Ensemble, ils ont fondé le Fight Club, la nouvelle thérapie de groupe du protagoniste. Il s'agit de réunions dans lesquelles les participants se retrouvent dans le seul but de faire ressortir leur côté le plus sauvage, leur côté bestial, le tout au son des coups. Tyler est le gourou de ce groupe, le guide spirituel ; son travail consiste à faire ressortir la colère et la rage qui sommeillent en ces hommes.
Les luttes serviront à se libérer des pressions sociales, de la condition d'esclave, mais aussi à ne pas réfléchir et à se laisser simplement emporter par le côté plus violent.
Comme l'explique Tyler, le cinéma nous a fait croire que nous pouvions être des rock stars, des acteurs célèbres, etc.
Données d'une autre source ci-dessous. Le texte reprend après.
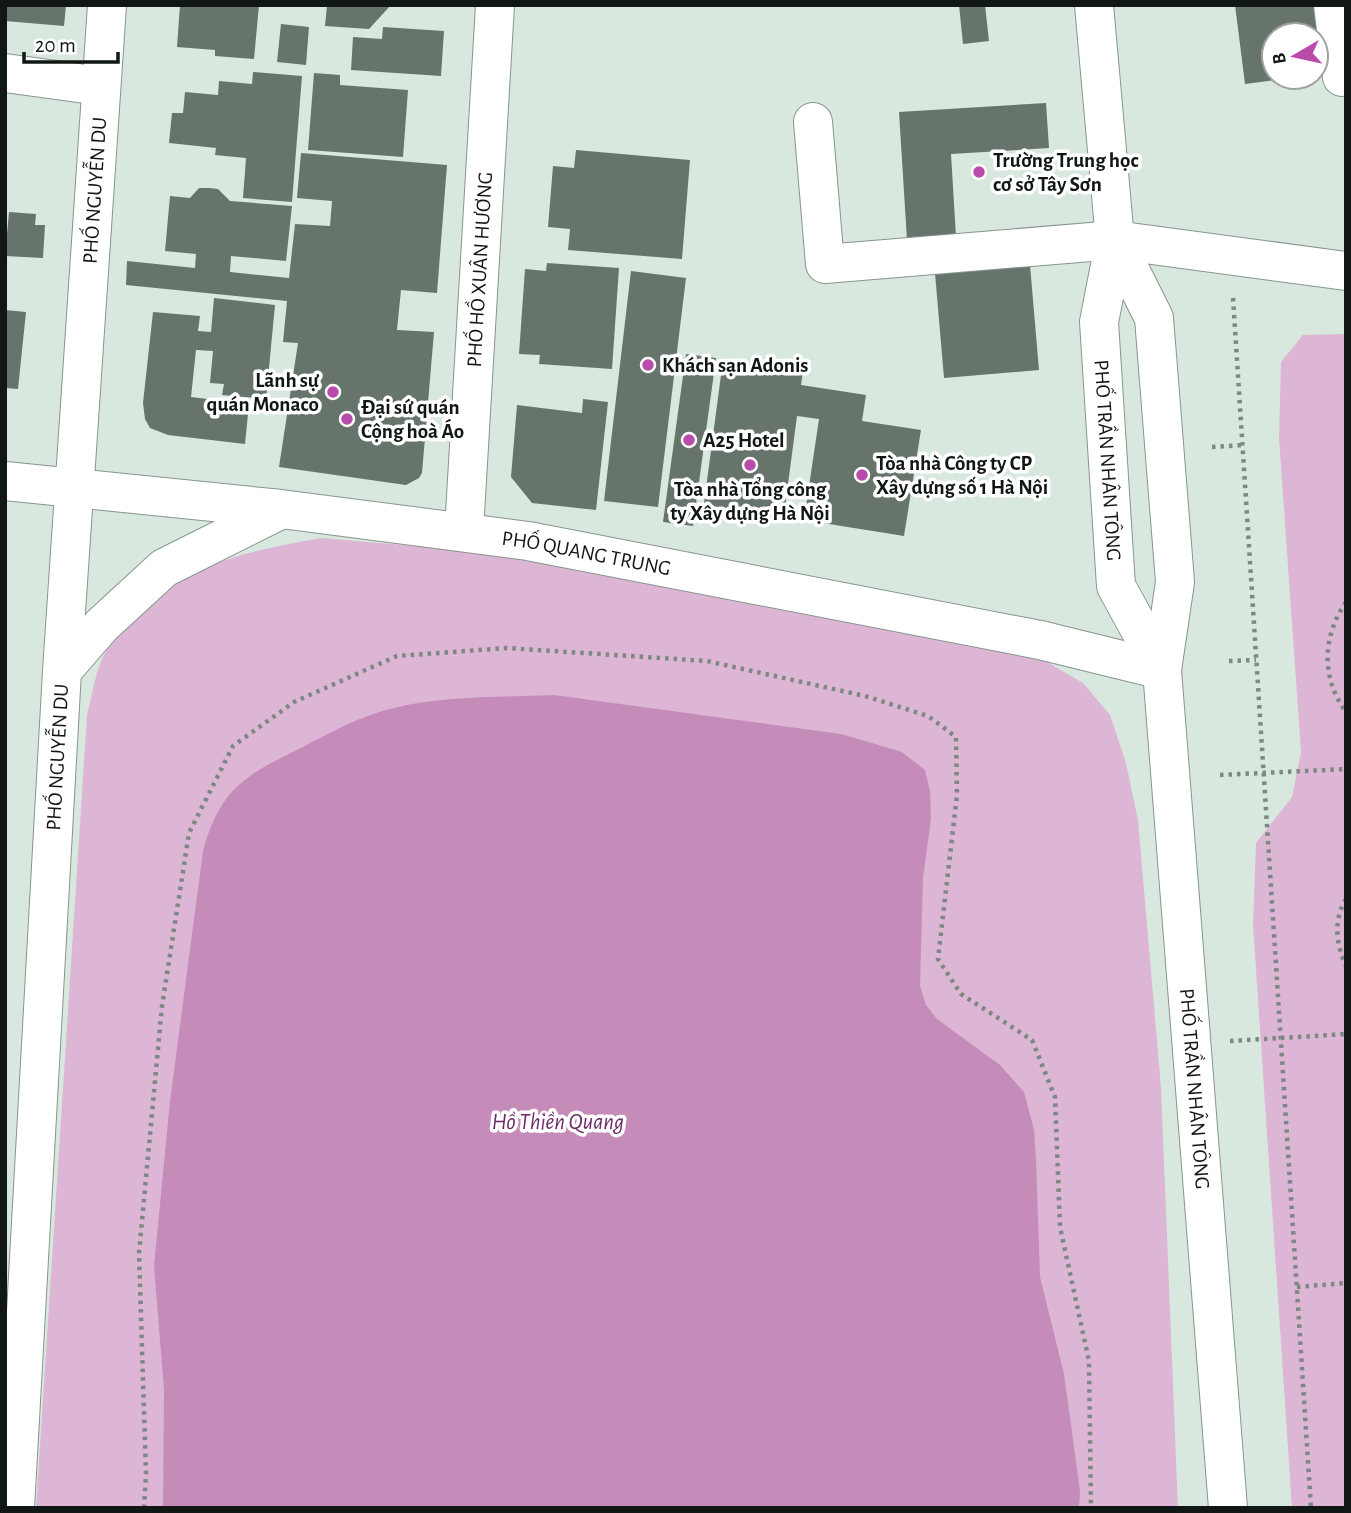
<svg xmlns="http://www.w3.org/2000/svg" width="1351" height="1513" font-family="'Alegreya Sans',sans-serif">
  <style>
    .green { fill: #dcb6d4 }
    .water { fill: #c58cba }
    .building { fill: #66746c }
    .lines { fill: none; stroke-linecap: round; stroke-linejoin: round }
    .minor-casing { stroke: #87958d; stroke-width: 40 }
    .path { stroke: #7d8882; stroke-width: 4.5; stroke-dasharray: 3.5 5; stroke-linecap: butt }
    .minor { stroke: #fff; stroke-width: 38 }
    .poi-dot { fill: #b94baa; stroke: #fff; stroke-width: 2.5 }
    .labels { text-anchor: middle; stroke-width: 7; stroke-linejoin: round; paint-order: stroke }
    .poi-label { font-size: 21px; font-weight: bold; fill: #111714; stroke: #fff; text-anchor: start }
    .street-label { font-size: 21px; fill: #111714; stroke: #fff }
    .water-label { font-size: 23px; font-style: italic; fill: #6e2a65; stroke: #fff }
  </style>
  <rect width="100%" height="100%" fill="#d8e8df"/>
  <!-- green -->
  <g class="green">
    <path d="M 1346,334 L 1346,1508 L 1292,1508 L 1253,924 L 1256,843 L 1292,797 L 1301,752 L 1279,438 L 1281,362 L 1303,335 Z"/>
    <path d="M 321,538 L 496,553 L 1030,652 L 1083,683 L 1110,715 L 1126,763 L 1138,820 L 1161,1088 L 1178,1508 L 36,1508 L 87,715 C 92,696 95,674 103,657 C 145,572 236,553 321,538 Z"/>
  </g>
  <!-- water -->
  <path class="water" d="M 554,695 L 841,734 L 902,752 L 925,770 L 930,791 L 931,819 L 923,878 L 920,986 L 926,1005 L 937,1019 L 1000,1065 L 1024,1092 L 1034,1130 L 1036,1160 L 1040,1277 L 1064,1374 L 1080,1491 L 1079,1508 L 163,1508 L 164,1390 L 154,1266 L 170,1101 L 203,851 C 220,789 245,775 301,748 C 331,732 360,716 394,708 C 441,696 505,697 554,695 Z"/>
  <!-- building -->
  <g class="building">
    <path d="M 5,5 L 66,5 L 64,26 L 5,21 Z"/>
    <path d="M 180,5 L 259,5 L 254,59 L 215,56 L 215,50 L 177,47 Z"/>
    <path d="M 327,5 L 391,5 L 369,29 L 325,26 Z"/>
    <path d="M 959,5 L 985,5 L 989,41 L 963,44 Z"/>
    <path d="M 1235,5 L 1325,5 L 1334,72 L 1316,75 L 1316,35 L 1274,35 L 1274,77 L 1284,79 L 1245,84 Z"/>
    <path d="M 281,24 L 309,27 L 306,65 L 277,62 Z"/>
    <path d="M 383,27 L 444,31 L 441,76 L 351,70 L 353,37 L 382,39 Z"/>
    <path d="M 253,72 L 302,76 L 292,202 L 243,198 L 246,158 L 215,155 L 216,148 L 169,143 L 172,113 L 183,113 L 185,92 L 218,95 L 219,81 L 252,84 Z"/>
    <path d="M 314,73 L 340,75 L 340,85 L 408,90 L 403,157 L 308,150 Z"/>
    <path d="M 1046,103 L 1049,148 L 951,154 L 956,237 L 907,240 L 899,112 Z"/>
    <path d="M 576,150 L 690,160 L 682,259 L 568,250 L 570,229 L 548,227 L 553,166 L 574,168 Z"/>
    <path d="M 301,153 L 447,165 L 437,293 L 401,290 L 397,330 L 434,332 L 422,473 L 419,478 L 406,485 L 279,467 L 298,343 L 283,342 L 287,301 L 126,285 L 127,261 L 195,268 L 196,254 L 165,251 L 170,196 L 190,198 L 199,188 L 210,188 L 218,189 L 230,201 L 292,206 L 286,261 L 231,256 L 230,272 L 289,278 L 295,224 L 330,226 L 332,201 L 297,198 Z"/>
    <path d="M 9,212 L 36,214 L 35,225 L 45,225 L 43,258 L 5,256 Z"/>
    <path d="M 547,263 L 619,268 L 612,369 L 539,364 L 540,355 L 519,354 L 525,269 L 546,271 Z"/>
    <path d="M 1030,265 L 1039,370 L 944,378 L 935,273 Z"/>
    <path d="M 631,271 L 686,278 L 658,507 L 604,501 Z"/>
    <path d="M 214,298 L 275,305 L 266,399 L 222,395 L 224,384 L 210,383 L 213,351 L 196,350 L 191,397 L 249,404 L 245,444 L 168,435 L 150,428 L 145,419 L 143,403 L 153,312 L 200,316 L 198,331 L 211,332 Z"/>
    <path d="M 5,310 L 26,312 L 18,389 L 5,388 Z"/>
    <path d="M 686,354 L 716,358 L 693,526 L 663,522 Z"/>
    <path d="M 723,360 L 803,371 L 801,385 L 866,395 L 862,421 L 921,430 L 904,536 L 804,520 L 819,419 L 797,416 L 783,522 L 703,511 Z"/>
    <path d="M 583,399 L 608,402 L 596,510 L 532,503 L 511,477 L 517,405 L 582,413 Z"/>
  </g>
  <g class="lines">
    <!-- minor casing -->
    <g class="minor-casing">
      <g id="minor">
        <path id="s1" d="M 1094,5 L 1115,240 L 1099,322 L 1116,586 L 1162,670"/>
        <path d="M 1333,5 L 1342,77"/>
        <path d="M 5,73 L 100,86"/>
        <path d="M 813,122 L 825,264 L 1115,240 L 1346,271"/>
        <path id="s2" d="M 1115,240 L 1154,318 L 1175,582 L 1162,670 L 1228,1508"/>
        <path id="s3" d="M 5,481 L 281,509 L 528,541 L 1040,640 L 1162,670"/>
        <path id="s4" d="M 464,531 L 495,5"/>
        <path d="M 62,671 L 102,625 L 164,568 L 280,510"/>
        <path id="s5" d="M 15,1508 L 62,671 L 107,5"/>
      </g>
    </g>
    <!-- path -->
    <g class="path">
      <path d="M 1233,298 L 1311,1508"/>
      <path d="M 1212,447 L 1243,445"/>
      <path d="M 1346,602 C 1322,637 1321,678 1346,712"/>
      <path d="M 1229,661 L 1256,660"/>
      <path d="M 1220,775 L 1346,769"/>
      <path d="M 1346,899 C 1333,920 1336,944 1346,966"/>
      <path d="M 1230,1041 L 1346,1034"/>
      <path d="M 1297,1287 L 1346,1283"/>
      <path d="M 144,1508 L 146,1474 L 139,1253 L 162,1006 L 189,833 L 233,746 L 294,702 L 397,656 L 507,648 L 707,661 L 865,696 L 928,716 L 956,737 L 957,795 L 938,959 L 961,994 L 1032,1040 L 1055,1097 L 1060,1227 L 1089,1361 L 1091,1508"/>
    </g>
    <!-- minor -->
    <use href="#minor" class="minor"/>
  </g>
  <!-- markers -->
  <g class="poi-dot">
    <circle cx="979" cy="172" r="7"/>
    <circle cx="648" cy="365" r="7"/>
    <circle cx="333" cy="392" r="7"/>
    <circle cx="347" cy="419" r="7"/>
    <circle cx="689" cy="440" r="7"/>
    <circle cx="750" cy="465" r="7"/>
    <circle cx="862" cy="475" r="7"/>
  </g>
  <g class="labels">
    <!-- poi labels -->
    <g class="poi-label">
      <text x="993" y="167">Trường Trung học<tspan x="993" dy="24">cơ sở Tây Sơn</tspan></text>
      <text x="662" y="372">Khách sạn Adonis</text>
      <text x="319" y="387" text-anchor="end">Lãnh sự<tspan x="319" dy="24">quán Monaco</tspan></text>
      <text x="361" y="414">Đại sứ quán<tspan x="361" dy="24">Cộng hoà Áo</tspan></text>
      <text x="703" y="447">A25 Hotel</text>
      <text x="876" y="470">Tòa nhà Công ty CP<tspan x="876" dy="24">Xây dựng số 1 Hà Nội</tspan></text>
      <text x="750" y="496" text-anchor="middle">Tòa nhà Tổng công<tspan x="750" dy="24">ty Xây dựng Hà Nội</tspan></text>
    </g>
    <!-- street labels -->
    <g class="street-label">
      <text dy="7" stroke="none"><textPath href="#s5" startOffset="1320">PHỐ NGUYỄN DU</textPath></text>
      <text dy="7" stroke="none"><textPath href="#s4" startOffset="262">PHỐ HỒ XUÂN HƯƠNG</textPath></text>
      <text dy="7" stroke="none"><textPath href="#s1" startOffset="458">PHỐ TRẦN NHÂN TÔNG</textPath></text>
      <text dy="7" stroke="none"><textPath href="#s3" startOffset="586">PHỐ QUANG TRUNG</textPath></text>
      <text dy="7" stroke="none"><textPath href="#s5" startOffset="752">PHỐ NGUYỄN DU</textPath></text>
      <text dy="7" stroke="none"><textPath href="#s2" startOffset="861">PHỐ TRẦN NHÂN TÔNG</textPath></text>
    </g>
    <!-- water labels -->
    <g class="water-label">
      <text x="558" y="1129">Hồ Thiền Quang</text>
    </g>
  </g>
  <!-- border -->
  <rect width="1351" height="1513" fill="none" stroke="#111714" stroke-width="14"/>
  <!-- north arrow -->
  <g transform="translate(1295 56) rotate(261)"><circle r="33" fill="#ffffff" stroke="#a0a2a1" stroke-width="2"/>
  <path d="M0-5L12 26L0 18L-12 26Z" fill="#b94baa"/>
  <text y="-10" font-size="19" font-weight="bold" text-anchor="middle" fill="#111714">B</text>
  </g>
  <!-- scale -->
  <path d="M24 52v10h94v-10" fill="none" stroke="#111714" stroke-width="3.5"/>
  <text x="35" y="52" font-size="21" fill="#111714" stroke="#ffffff" stroke-width="5" paint-order="stroke">20 m</text>
</svg>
Les médias nous ont dessiné des objectifs trop lointains et, en attendant, nous nous adaptons, nous nous enfermons dans un bureau en espérant avoir de quoi acheter, être quelqu'un d'autre.
L'insomnie, cette maladie contemporaine dont souffre le protagoniste, l'a conduit à dédoubler sa personnalité, à créer un nouvel Ego et à inventer Tyler. Ce dernier est le résultat d'un trouble dissociatif qui fait penser à une sorte de Mr Hyde moderne ; plus beau, plus fort et représentant tous les désirs cachés du protagoniste, ainsi que la colère accumulée, pendant des années, envers la société et le monde qui l'entoure.
Une conspiration commence à prendre forme, ils planifient "une série d'attaques fomentées par un profond sentiment de liberté", d'anarchie ; des attaques qui visent à détruire de grandes entreprises, des bâtiments et des symboles de l'esclavage moderne.
Fight club est un coup de poing, un discours nihiliste, une attaque contre la fin du siècle dernier et le début du nouveau millénaire ; un coup porté à Hollywood, au capitalisme, et même à nous. Nous avons tous, au moins une fois, souhaité être Tyler.